(Human pose images with coordinates)

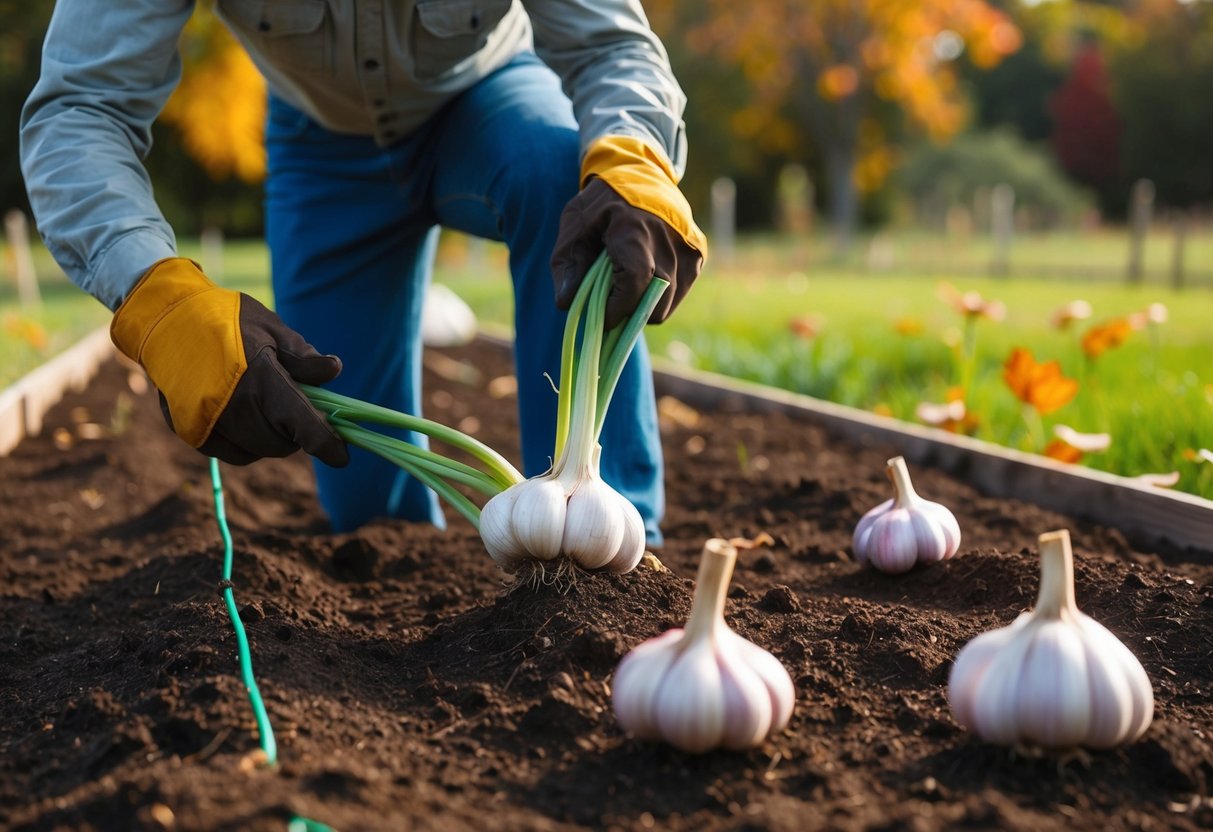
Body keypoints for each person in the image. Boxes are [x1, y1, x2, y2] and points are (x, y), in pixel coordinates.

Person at [20, 0, 706, 544]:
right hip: (323, 146)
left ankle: (615, 548)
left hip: (491, 99)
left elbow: (610, 45)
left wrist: (636, 159)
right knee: (370, 515)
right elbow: (81, 109)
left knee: (565, 182)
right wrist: (161, 297)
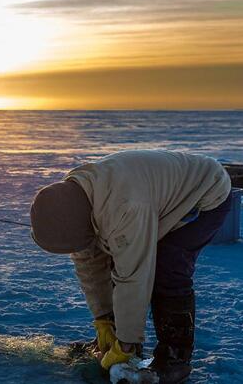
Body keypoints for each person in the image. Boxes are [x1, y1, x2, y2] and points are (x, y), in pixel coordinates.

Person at [29, 150, 231, 383]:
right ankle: (118, 337)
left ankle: (175, 357)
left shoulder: (125, 206)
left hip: (205, 193)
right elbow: (89, 261)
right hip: (152, 197)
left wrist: (126, 343)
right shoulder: (72, 198)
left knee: (168, 269)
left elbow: (134, 274)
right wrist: (103, 319)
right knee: (118, 254)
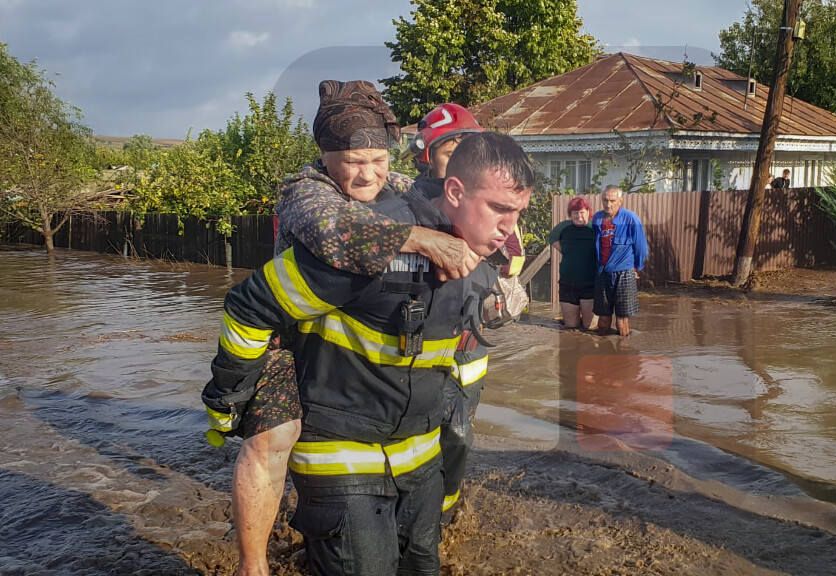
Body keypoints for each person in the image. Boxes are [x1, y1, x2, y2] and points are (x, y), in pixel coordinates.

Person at [204, 131, 534, 576]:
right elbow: (249, 305)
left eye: (517, 213)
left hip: (418, 458)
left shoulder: (477, 251)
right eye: (500, 209)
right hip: (343, 458)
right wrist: (230, 395)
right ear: (455, 191)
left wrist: (496, 306)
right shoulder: (370, 243)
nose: (509, 229)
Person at [405, 103, 527, 524]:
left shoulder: (494, 201)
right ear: (427, 154)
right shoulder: (407, 203)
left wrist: (503, 290)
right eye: (448, 146)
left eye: (465, 145)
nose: (458, 153)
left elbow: (512, 258)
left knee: (457, 434)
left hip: (468, 345)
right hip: (420, 339)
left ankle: (445, 507)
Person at [592, 185, 648, 337]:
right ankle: (601, 352)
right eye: (605, 200)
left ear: (620, 201)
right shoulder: (597, 218)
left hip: (624, 273)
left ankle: (623, 353)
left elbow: (641, 248)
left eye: (612, 200)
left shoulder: (631, 218)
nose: (608, 204)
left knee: (621, 321)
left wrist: (636, 269)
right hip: (603, 273)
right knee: (603, 319)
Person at [548, 196, 597, 330]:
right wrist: (566, 251)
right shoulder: (564, 227)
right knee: (570, 326)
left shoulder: (595, 227)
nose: (579, 216)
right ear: (570, 214)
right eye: (575, 213)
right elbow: (552, 238)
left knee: (590, 327)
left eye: (582, 212)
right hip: (568, 283)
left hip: (591, 283)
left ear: (588, 212)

Exercise aim: Repeat the entries exactly, without pictures.

Task output:
Body keypoints for each person in the image. Boxes are [x1, y1, x2, y2] and points are (x, y), in pixel coordinates.

Person at [20, 0, 706, 544]:
right hip: (323, 146)
left ankle: (615, 548)
left hip: (491, 99)
left elbow: (610, 45)
left wrist: (636, 159)
right knee: (370, 515)
right elbow: (81, 109)
left knee: (565, 182)
right wrist: (161, 297)
Body keypoints for each person in the image. Boxes are [x1, y1, x2, y2] and points are (x, y), in pixel coordinates.

Person at [29, 150, 231, 383]:
right ankle: (118, 337)
left ankle: (175, 357)
left shoulder: (125, 206)
left hip: (205, 193)
right elbow: (89, 261)
right hip: (152, 197)
left wrist: (126, 343)
right shoulder: (72, 198)
left knee: (168, 269)
left elbow: (134, 274)
right wrist: (103, 319)
right knee: (118, 254)
Body keypoints for each person in the image. Boxes are [x1, y1, x2, y2] and points are (x, y), in pixel coordinates.

Person at [204, 131, 534, 576]:
right elbow: (249, 305)
left eye: (517, 213)
left hip: (418, 458)
left shoulder: (477, 251)
right eye: (500, 209)
right hip: (343, 458)
right wrist: (230, 395)
right ear: (455, 191)
left wrist: (496, 306)
right shoulder: (370, 243)
nose: (509, 229)
Person at [405, 103, 527, 524]:
left shoulder: (494, 201)
right ear: (427, 154)
right shoulder: (407, 203)
left wrist: (503, 290)
right eye: (448, 146)
left eye: (465, 145)
nose: (458, 153)
left elbow: (512, 258)
left knee: (457, 434)
left hip: (468, 345)
right hip: (420, 339)
left ankle: (445, 507)
Person at [592, 185, 648, 337]:
right ankle: (601, 352)
right eye: (605, 200)
left ear: (620, 201)
right shoulder: (597, 218)
left hip: (624, 273)
left ankle: (623, 353)
left elbow: (641, 248)
left eye: (612, 200)
left shoulder: (631, 218)
nose: (608, 204)
left knee: (621, 321)
left wrist: (636, 269)
right hip: (603, 273)
right knee: (603, 319)
Person at [548, 196, 597, 330]:
right wrist: (566, 251)
right shoulder: (564, 227)
right knee: (570, 326)
left shoulder: (595, 227)
nose: (579, 216)
right ear: (570, 214)
right eye: (575, 213)
right elbow: (552, 238)
left knee: (590, 327)
left eye: (582, 212)
right hip: (568, 283)
left hip: (591, 283)
left ear: (588, 212)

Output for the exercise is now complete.